Architecture Overview¶
aitester-bdd has three layers that run at different times with different dependencies.
flowchart TD
subgraph "Authoring (LLM, one-shot)"
A[Story + Base URL] --> B[Agent Loop]
B --> C[.robot file]
B --> D[Bug Report]
end
subgraph "Runtime (deterministic, no LLM)"
C --> E[Robot Framework]
E --> F[AITester Keyword Library]
F --> G[Verification Model]
G --> H[Walker]
H --> I[Browser Backend]
end
subgraph "Diagnostics (optional LLM)"
H --> J[Verdict]
J --> K[AI Diagnosis]
end
Layer 1: Authoring¶
When: Once per story, during development.
LLM: Yes — drives exploration and writes the suite.
Cost: ~$0.50-3.00 per suite depending on complexity.
A DeepAgents/LangGraph agent loop reads SKILL.md as its system prompt, explores the live target by shelling out to agent-browser, and emits a .robot file with selectors grounded in real DOM snapshots.

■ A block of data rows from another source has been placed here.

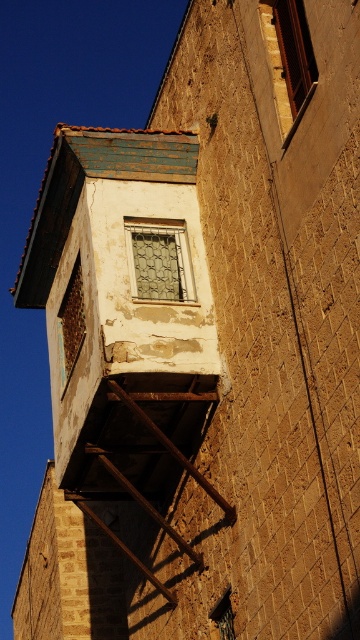
You are a construction worker assessing the building. You need to access the rusty metal window at center for repairs. Is the rusty metal fire escape at lower center positioned in a way that could provide safe access to the window?

The rusty metal fire escape at lower center is located below the rusty metal window at center, so it can be used to safely reach the window for repairs.

You are standing at the point marked as point (144,444) in the image. What object are you currently positioned on?

You are positioned on the rusty metal fire escape at lower center, as the coordinates point (144,444) correspond to this object.

You are a painter assessing the building to estimate the area of the rusty metal fire escape at lower left and the rusty metal fire escape at lower center. Which one requires more paint if they are both the same height?

The rusty metal fire escape at lower left might require more paint than the rusty metal fire escape at lower center because it is wider.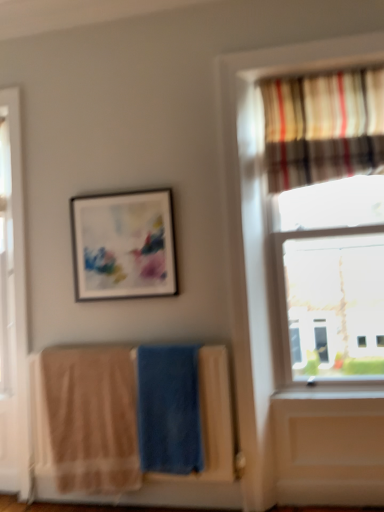
Question: Is blue soft towel at center, placed as the 2th beach towel when sorted from left to right, situated inside beige cotton towels at lower left or outside?

Choices:
 (A) inside
 (B) outside

Answer: (A)

Question: From their relative heights in the image, would you say blue soft towel at center, placed as the 2th beach towel when sorted from left to right, is taller or shorter than beige cotton towels at lower left?

Choices:
 (A) tall
 (B) short

Answer: (B)

Question: Based on their relative distances, which object is farther from the beige cotton towels at lower left?

Choices:
 (A) beige cotton beach towel at lower left, which is the second beach towel from right to left
 (B) matte black picture frame at upper center
 (C) blue soft towel at center, placed as the 2th beach towel when sorted from left to right
 (D) striped fabric curtain at upper right

Answer: (D)

Question: Based on their relative distances, which object is nearer to the striped fabric curtain at upper right?

Choices:
 (A) beige cotton beach towel at lower left, which is the second beach towel from right to left
 (B) blue soft towel at center, acting as the first beach towel starting from the right
 (C) beige cotton towels at lower left
 (D) matte black picture frame at upper center

Answer: (D)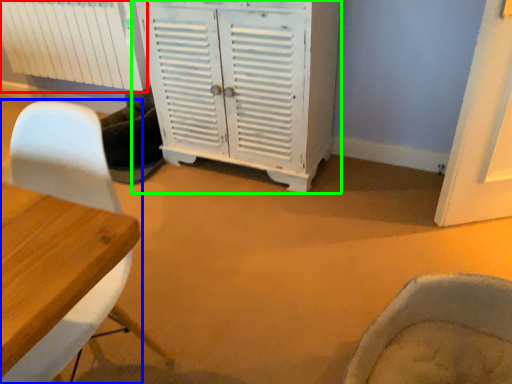
Question: Which object is positioned farthest from radiator (highlighted by a red box)? Select from chair (highlighted by a blue box) and cabinetry (highlighted by a green box).

Choices:
 (A) chair
 (B) cabinetry

Answer: (A)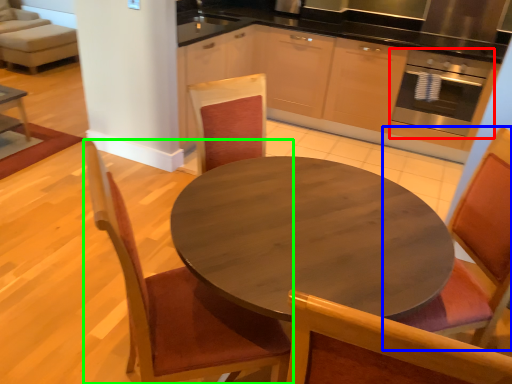
Question: Which is nearer to the oven (highlighted by a red box)? chair (highlighted by a blue box) or chair (highlighted by a green box).

Choices:
 (A) chair
 (B) chair

Answer: (A)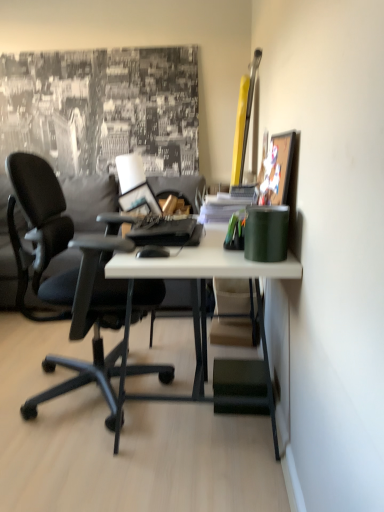
Question: Is white matte desk at center further to the viewer compared to green matte cup at right, placed as the first stationery when sorted from front to back?

Choices:
 (A) no
 (B) yes

Answer: (B)

Question: Does white matte desk at center have a greater width compared to green matte cup at right, placed as the first stationery when sorted from front to back?

Choices:
 (A) yes
 (B) no

Answer: (A)

Question: From the image's perspective, is white matte desk at center on top of green matte cup at right, which is the 2th stationery in back-to-front order?

Choices:
 (A) yes
 (B) no

Answer: (B)

Question: Is white matte desk at center outside of green matte cup at right, placed as the first stationery when sorted from front to back?

Choices:
 (A) no
 (B) yes

Answer: (B)

Question: Is white matte desk at center oriented away from green matte cup at right, which is the 2th stationery in back-to-front order?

Key files: authoring/agent_loop.py, authoring/tools.py, skill/SKILL.md
Layer 2: Runtime¶
When: Every test run (CI, local, PR gates).
LLM: No. Zero tokens consumed.
Cost: Free (compute only).
Robot Framework parses the .robot file and calls the AITester keyword library. Keywords build an in-memory Verification model (plan phase). Then I finalize verification triggers the walker, which topo-sorts the rule DAG and executes it against a live browser (execute phase).
Key files: AITester.py (keywords), engine/walk.py (walker), engine/browser.py (adapter)
Layer 3: Diagnostics¶
When: Only on failure, only if configured.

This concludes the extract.